## Aim of the exercise
The lines to repeat are those below from the one containing "21: (452, 268, 37.66)" down to the one containing "37: (267, 420, 7.38)", both included; reproduce them exactly and nothing else.

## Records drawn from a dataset
%%
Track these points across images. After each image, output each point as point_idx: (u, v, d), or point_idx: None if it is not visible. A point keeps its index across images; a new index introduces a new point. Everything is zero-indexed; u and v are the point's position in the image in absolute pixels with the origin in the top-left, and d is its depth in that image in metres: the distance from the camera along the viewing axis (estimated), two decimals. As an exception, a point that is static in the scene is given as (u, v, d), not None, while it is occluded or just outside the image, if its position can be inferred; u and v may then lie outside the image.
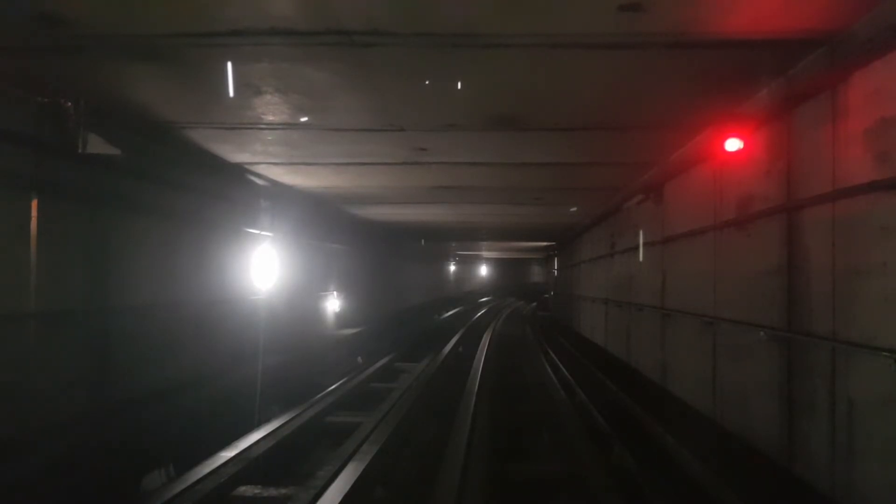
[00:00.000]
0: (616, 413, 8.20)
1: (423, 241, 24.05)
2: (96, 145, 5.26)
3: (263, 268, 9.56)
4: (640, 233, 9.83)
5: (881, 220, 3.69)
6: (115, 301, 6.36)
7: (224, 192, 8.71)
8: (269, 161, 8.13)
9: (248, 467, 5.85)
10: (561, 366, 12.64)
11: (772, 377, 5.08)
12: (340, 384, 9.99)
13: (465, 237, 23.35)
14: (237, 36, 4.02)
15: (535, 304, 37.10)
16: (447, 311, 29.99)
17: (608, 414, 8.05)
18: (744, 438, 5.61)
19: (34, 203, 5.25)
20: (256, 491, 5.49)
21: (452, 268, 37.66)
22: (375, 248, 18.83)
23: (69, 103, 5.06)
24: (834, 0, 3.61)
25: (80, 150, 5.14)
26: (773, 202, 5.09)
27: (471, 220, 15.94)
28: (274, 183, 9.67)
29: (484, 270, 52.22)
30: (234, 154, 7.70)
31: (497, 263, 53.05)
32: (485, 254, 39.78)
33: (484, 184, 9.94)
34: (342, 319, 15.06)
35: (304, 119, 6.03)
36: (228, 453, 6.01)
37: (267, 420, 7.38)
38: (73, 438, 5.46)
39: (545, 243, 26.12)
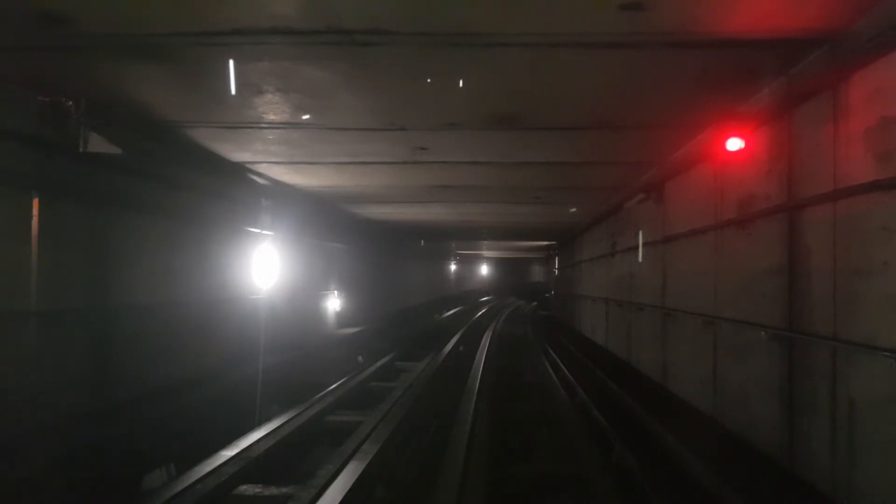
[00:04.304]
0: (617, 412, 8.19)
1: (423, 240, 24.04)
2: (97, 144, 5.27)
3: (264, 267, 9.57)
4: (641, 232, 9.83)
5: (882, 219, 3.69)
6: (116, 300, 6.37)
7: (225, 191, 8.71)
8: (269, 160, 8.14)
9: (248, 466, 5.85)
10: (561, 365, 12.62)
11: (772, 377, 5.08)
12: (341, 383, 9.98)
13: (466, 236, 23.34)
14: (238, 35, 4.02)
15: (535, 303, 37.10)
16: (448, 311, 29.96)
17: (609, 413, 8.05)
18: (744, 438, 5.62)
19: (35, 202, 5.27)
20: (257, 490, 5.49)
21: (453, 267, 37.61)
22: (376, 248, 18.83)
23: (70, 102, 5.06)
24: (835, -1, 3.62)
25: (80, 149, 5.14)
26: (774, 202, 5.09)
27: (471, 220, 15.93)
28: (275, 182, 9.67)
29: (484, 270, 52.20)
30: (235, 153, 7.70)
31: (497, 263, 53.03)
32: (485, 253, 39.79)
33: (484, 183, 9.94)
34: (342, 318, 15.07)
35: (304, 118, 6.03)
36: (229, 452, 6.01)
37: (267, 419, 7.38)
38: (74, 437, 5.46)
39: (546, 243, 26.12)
%%
## Solution to this exercise
21: (452, 268, 37.66)
22: (375, 248, 18.83)
23: (69, 103, 5.06)
24: (834, 0, 3.61)
25: (80, 150, 5.14)
26: (773, 202, 5.09)
27: (471, 220, 15.94)
28: (274, 183, 9.67)
29: (484, 270, 52.22)
30: (234, 154, 7.70)
31: (497, 263, 53.05)
32: (485, 254, 39.78)
33: (484, 184, 9.94)
34: (342, 319, 15.06)
35: (304, 119, 6.03)
36: (228, 453, 6.01)
37: (267, 420, 7.38)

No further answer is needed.